Debe ser "la máquina de Nathaniel MacKey" porque he puesto otros tres nombres y he obtenido el mismo resultado.
Sebald siempre será mi asignatura pendiente... nunca encuentro el momento, pero sé que debo... en fin.
Un saludo

Nathan Z. dijo...

A mí también me sale Nathaniel Mackey. Creo que puse Bolaño, Auster y Amis, y me salió Updike.

De Sebald precisamente he leído "Los emigrados". Anteriormente, intenté leer "Austerlitz", pero me impacienté.

JacoboDeza dijo...

Portnoy, puedes comentarle la historia a Vila-Matas (un escritor que necesariamente se relaciona con todo el resto de autores mundiales) para que escriba algún dietario voluble sobre el tema... ¡un tema, por cierto, de lo más borgiano!

Si hay un autor que merece un espacio y un tiempo concretos es Sebald.
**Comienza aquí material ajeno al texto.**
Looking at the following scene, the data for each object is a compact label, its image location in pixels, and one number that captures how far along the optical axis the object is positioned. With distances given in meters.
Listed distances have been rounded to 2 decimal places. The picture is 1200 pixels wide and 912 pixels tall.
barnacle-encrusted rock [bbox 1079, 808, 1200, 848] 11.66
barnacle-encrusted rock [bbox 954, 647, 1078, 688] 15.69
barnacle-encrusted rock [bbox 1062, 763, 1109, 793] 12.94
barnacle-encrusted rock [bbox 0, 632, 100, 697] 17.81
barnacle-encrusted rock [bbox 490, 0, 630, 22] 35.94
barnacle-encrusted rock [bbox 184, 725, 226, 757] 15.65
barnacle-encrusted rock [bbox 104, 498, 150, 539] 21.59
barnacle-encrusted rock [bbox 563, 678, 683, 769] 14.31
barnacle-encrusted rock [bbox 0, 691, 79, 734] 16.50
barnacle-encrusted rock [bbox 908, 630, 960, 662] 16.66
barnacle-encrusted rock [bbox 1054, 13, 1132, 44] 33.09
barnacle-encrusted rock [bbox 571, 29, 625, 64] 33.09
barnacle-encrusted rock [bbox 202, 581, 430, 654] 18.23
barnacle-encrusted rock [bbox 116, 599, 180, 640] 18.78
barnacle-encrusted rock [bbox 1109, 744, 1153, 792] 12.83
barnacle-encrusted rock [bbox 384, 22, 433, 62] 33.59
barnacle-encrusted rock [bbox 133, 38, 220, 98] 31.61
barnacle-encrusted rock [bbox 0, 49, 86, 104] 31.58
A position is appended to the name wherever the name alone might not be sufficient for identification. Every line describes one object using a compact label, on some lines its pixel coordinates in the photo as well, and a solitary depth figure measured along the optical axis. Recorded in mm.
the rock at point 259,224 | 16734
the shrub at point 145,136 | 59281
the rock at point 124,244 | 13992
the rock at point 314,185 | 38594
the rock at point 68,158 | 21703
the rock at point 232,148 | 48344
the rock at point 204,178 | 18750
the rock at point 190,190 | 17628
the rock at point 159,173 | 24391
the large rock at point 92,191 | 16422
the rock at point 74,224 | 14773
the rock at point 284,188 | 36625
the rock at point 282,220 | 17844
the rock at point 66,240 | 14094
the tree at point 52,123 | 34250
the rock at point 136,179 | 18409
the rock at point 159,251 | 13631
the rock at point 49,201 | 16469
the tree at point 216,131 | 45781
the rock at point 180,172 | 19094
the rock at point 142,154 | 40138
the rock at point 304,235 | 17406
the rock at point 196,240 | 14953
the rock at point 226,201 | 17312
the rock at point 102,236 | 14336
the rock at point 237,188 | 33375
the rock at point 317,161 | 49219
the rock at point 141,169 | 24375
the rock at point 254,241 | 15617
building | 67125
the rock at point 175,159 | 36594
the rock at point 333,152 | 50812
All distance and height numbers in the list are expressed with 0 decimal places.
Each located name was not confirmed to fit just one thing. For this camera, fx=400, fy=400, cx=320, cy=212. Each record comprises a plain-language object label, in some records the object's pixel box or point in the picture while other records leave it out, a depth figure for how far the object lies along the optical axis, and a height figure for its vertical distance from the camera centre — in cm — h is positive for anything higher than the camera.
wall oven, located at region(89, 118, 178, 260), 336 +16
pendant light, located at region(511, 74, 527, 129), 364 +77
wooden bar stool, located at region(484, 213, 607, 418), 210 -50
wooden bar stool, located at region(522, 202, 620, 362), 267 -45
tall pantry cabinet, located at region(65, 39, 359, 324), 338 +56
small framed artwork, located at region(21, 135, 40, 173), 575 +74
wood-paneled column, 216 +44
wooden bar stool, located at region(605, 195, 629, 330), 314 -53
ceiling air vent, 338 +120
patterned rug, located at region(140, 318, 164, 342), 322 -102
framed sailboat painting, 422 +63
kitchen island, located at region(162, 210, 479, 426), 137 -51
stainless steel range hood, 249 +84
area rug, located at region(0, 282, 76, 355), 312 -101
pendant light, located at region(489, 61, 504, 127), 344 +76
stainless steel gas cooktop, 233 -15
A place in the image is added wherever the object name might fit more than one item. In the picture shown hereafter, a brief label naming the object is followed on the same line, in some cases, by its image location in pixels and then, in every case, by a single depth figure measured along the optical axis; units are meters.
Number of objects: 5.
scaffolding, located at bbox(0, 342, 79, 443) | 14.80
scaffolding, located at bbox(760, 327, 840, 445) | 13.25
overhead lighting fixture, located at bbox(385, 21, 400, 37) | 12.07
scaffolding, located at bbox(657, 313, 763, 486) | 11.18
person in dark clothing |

Yo lo hallé el otro fin de semana, y también hacía tiempo que buscaba el momento. Nathan: todas las referencias que tengo es que Austerlitz es superior a Los emigrados, pero espero tener tiempo para comprobarlo.

Nathan Z. dijo...

¿Te has percatado de que, en este post, te han escrito dos personajes de Roth? Ya sólo faltan que aparezcan David Kepesh y Peter Tarnopol.

Con "Austerlitz" no tuve paciencia, como te digo. No creo que fuera culpa del libro, sino mía. A veces sucede eso: que empezamos un libro cuando nuestro estado de ánimo no es el más indicado para leer ese libro en concreto.

Un saludo, Jacobo. Y un saludo, también, a Portnoy.